Let $U,V\subset \mathbb{C}P^2$ be complementary sets (ie $U\simeq V^c$) with $M=U\cap V$ a $3$-manifold. Assume further $M$ is orientable.
My question is, must it be the case that one of $i_*:H_2(U;\mathbb{Q})\to H_2(\mathbb{C}P^2;\mathbb{Q})$ or $i_*:H_2(V;\mathbb{Q})\to H_2(\mathbb{C}P^2;\mathbb{Q})$ are non-zero.
I would be happy with $\mathbb{Z}_2$ in place of $\mathbb{Q}$ as well.
Here is an argument using cup products, which shows that whenever $\mathbb{C}P^2=U\cup V$ for open sets $U$ and $V$, one of the inclusions $U,V\subseteq \mathbb{C}P^2$ must be non-trivial on second homology.
Working with coefficients in an arbitrary field $k$, cohomology is dual to homology. By the naturality of the Universal Coefficient Theorem, for an arbitrary subset $U\subseteq \mathbb{C}P^2$ we have a commutative diagram $$ \begin{array}{ccc} H^2(\mathbb{C}P^2;k) & \cong & \operatorname{Hom}_k(H_2(\mathbb{C}P^2;k),k) \newline \downarrow & & \downarrow \newline H^2(U;k) & \cong & \operatorname{Hom}_k(H_2(U;k),k) \end{array} $$ which shows that if $H_2(U;k)\to H_2(\mathbb{C}P^2;k)$ is zero, then so must be $H^2(\mathbb{C}P^2;k)\to H^2(U;k)$.

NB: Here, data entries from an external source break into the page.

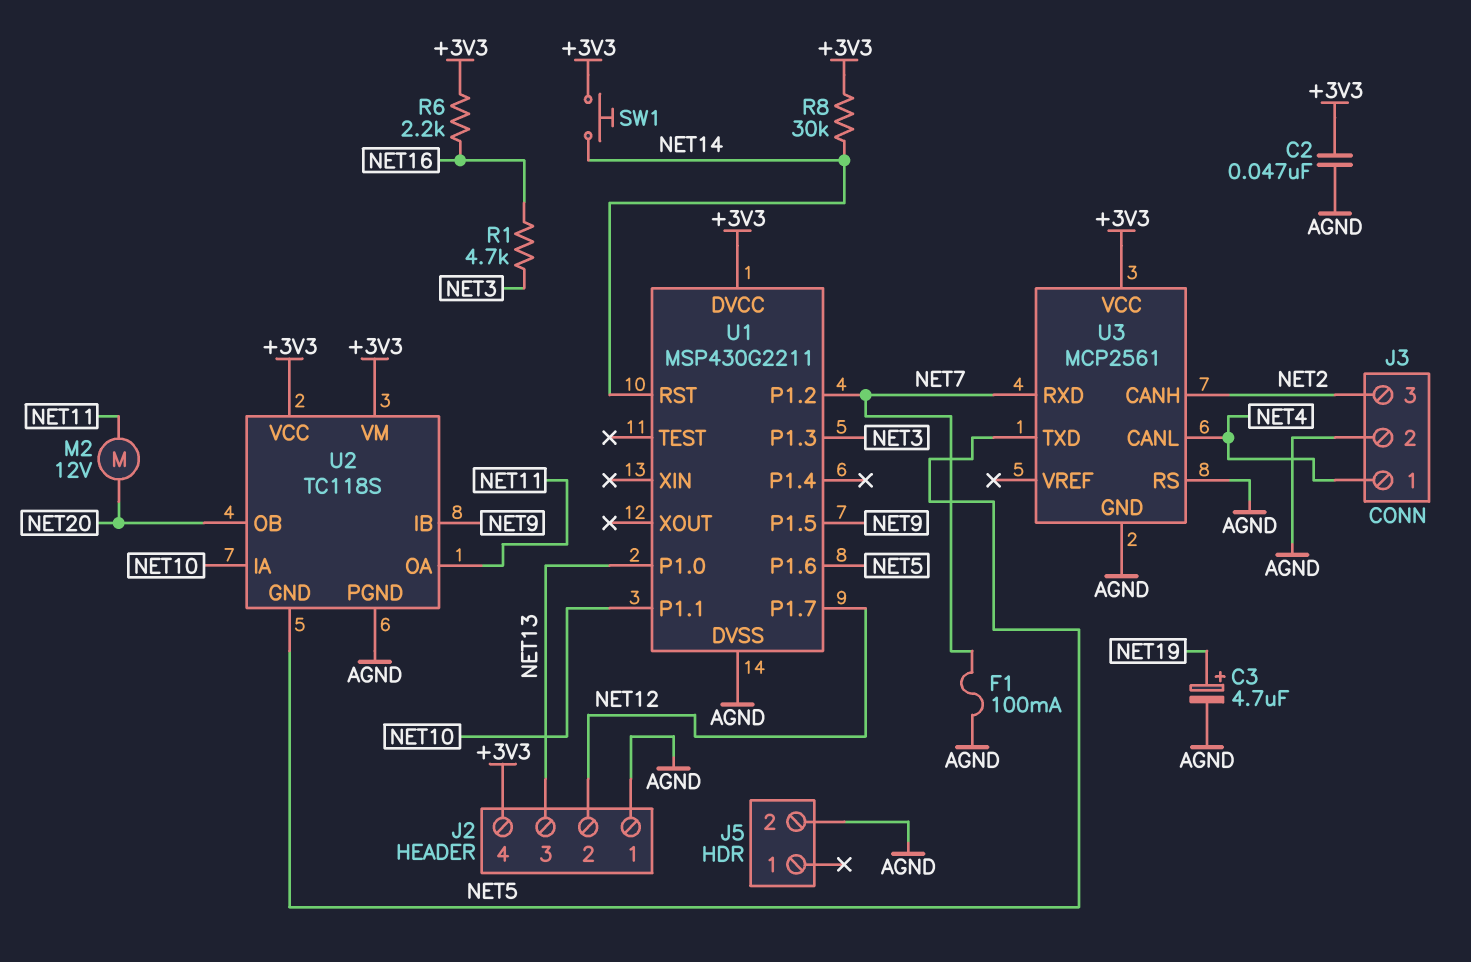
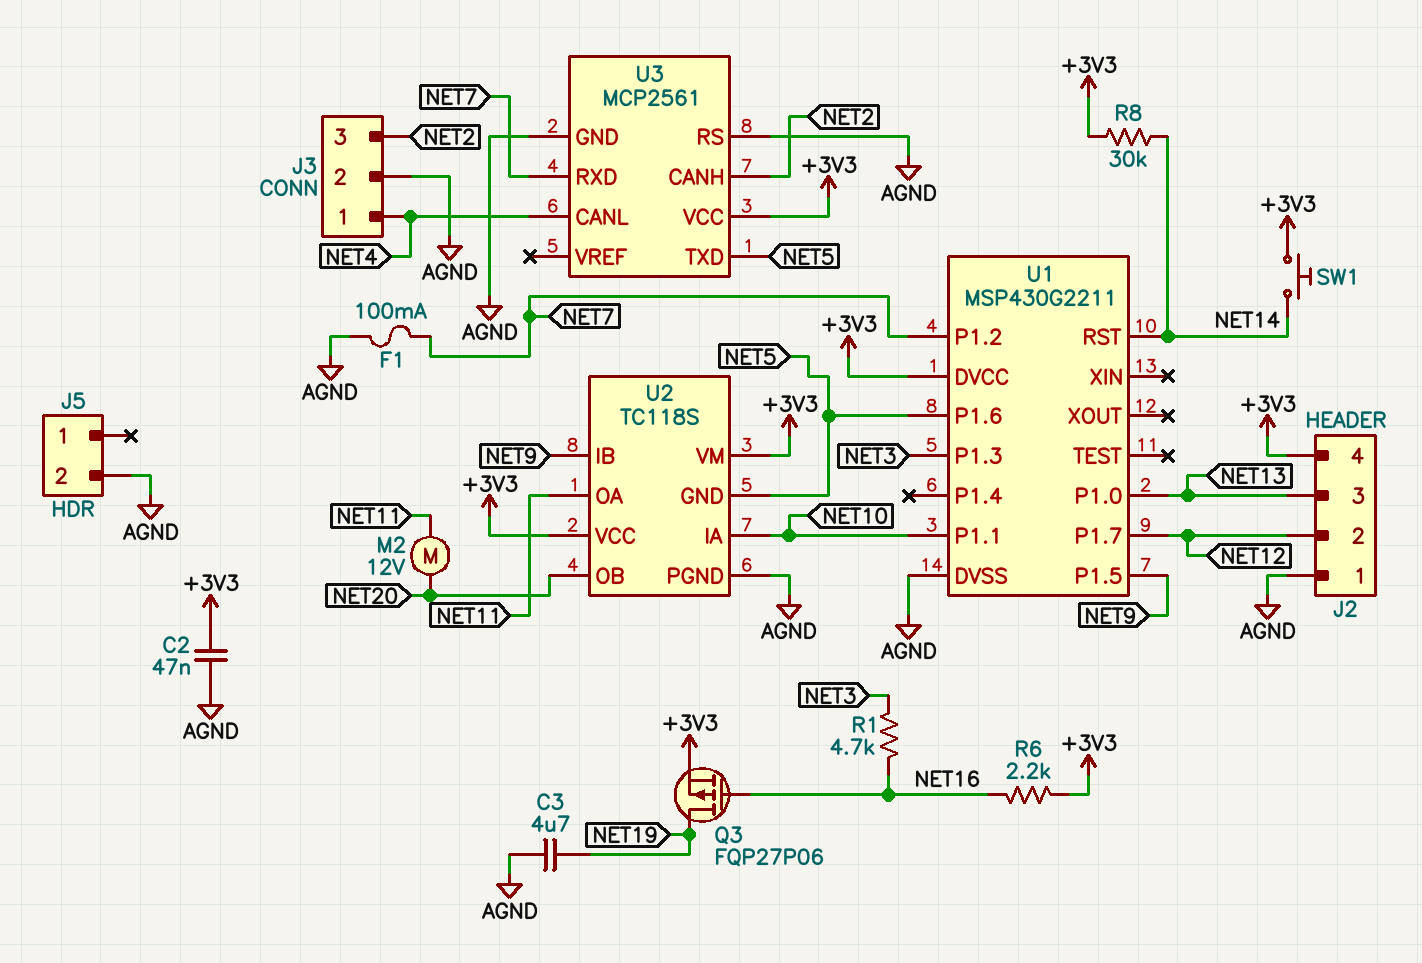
C3: 4.7uF (plus NET19, minus AGND) -> 4.7uF (AGND, NET19)
Q3: none -> PMOS FQP27P06 (G NET16, D NET19, S +3V3)

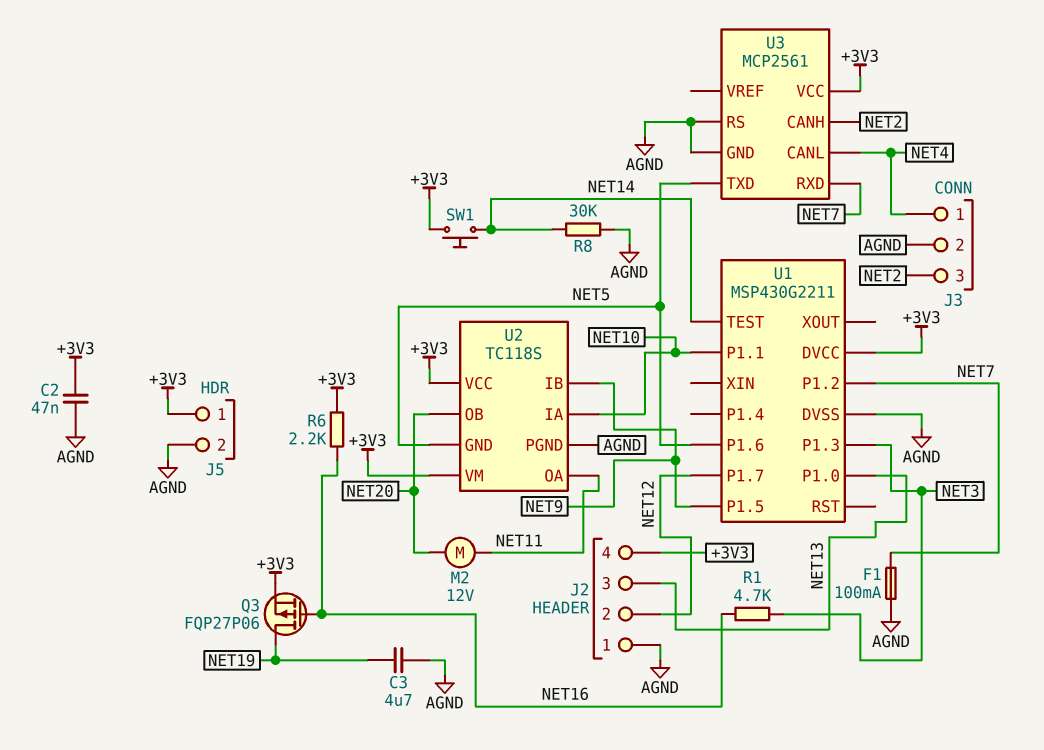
J5 pin 1: none -> +3V3
R8: 30k (+3V3, NET14) -> 30k (AGND, NET14)
U1 pin RST: NET14 -> none
U1 pin TEST: none -> NET14

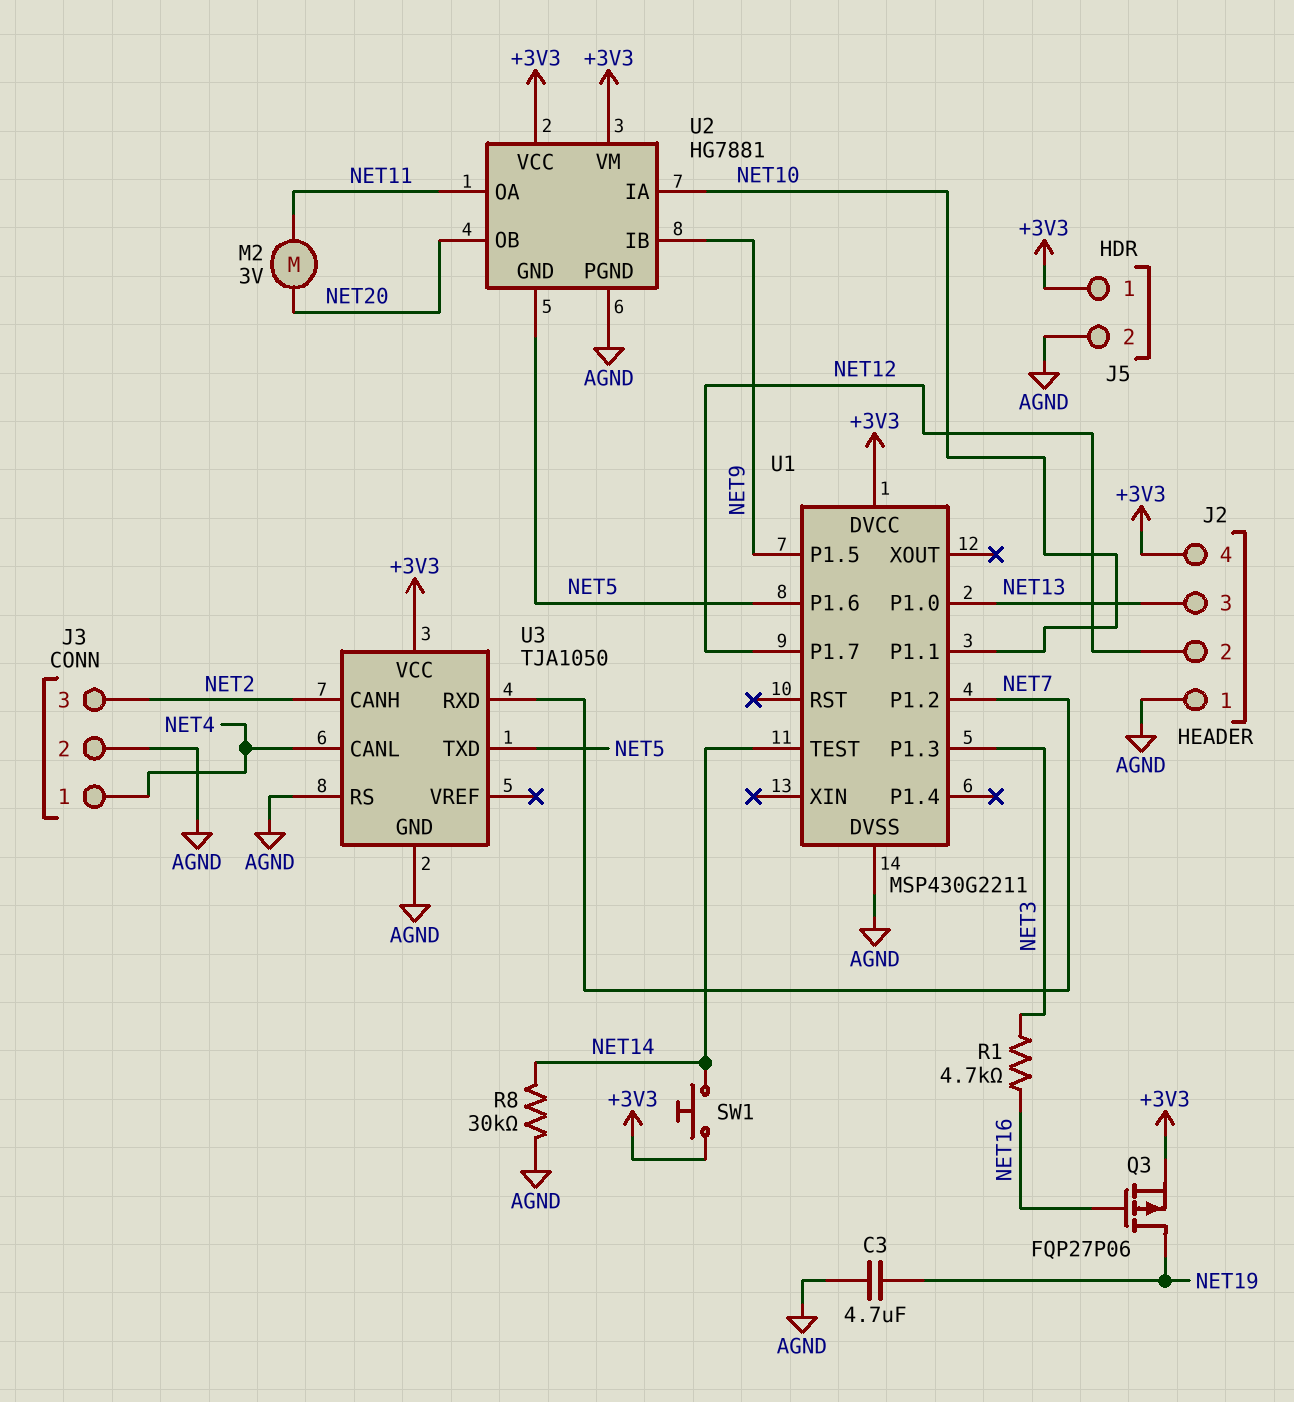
C2: 47nF (+3V3, AGND) -> none
F1: 100mA (AGND, NET7) -> none
M2: motor 12V (NET11, NET20) -> motor 3V (NET11, NET20)
R6: 2.2k (+3V3, NET16) -> none
U2: TC118S -> HG7881
U3: MCP2561 -> TJA1050

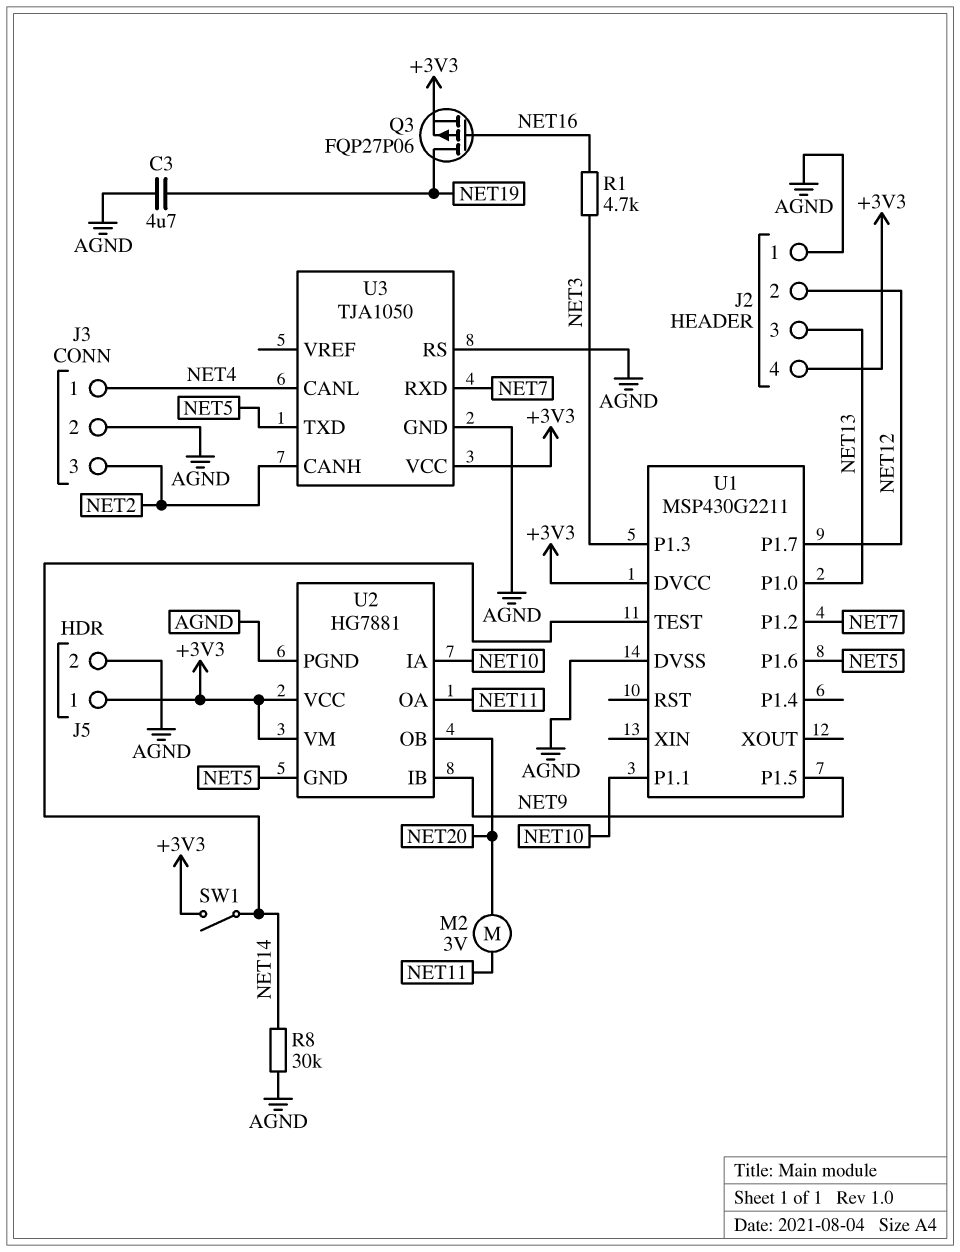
SW1: button (+3V3, NET14) -> switch (+3V3, NET14)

Omitting coefficients from now on, it follows that the generator $x\in H^2(\mathbb{C}P^2)$ is the image of a class $x_U\in H^2(\mathbb{C}P^2,U)$. Likewise, $x$ is the image of a class $x_V\in H^2(\mathbb{C}P^2,V)$ if $H_2(V)\to H_2(\mathbb{C}P^2)$ is zero. But then by naturality of cup products, $x\cup x$ must be the image of $x_U\cup x_V\in H^4(\mathbb{C}P^2,U\cup V)=0$, a contradiction.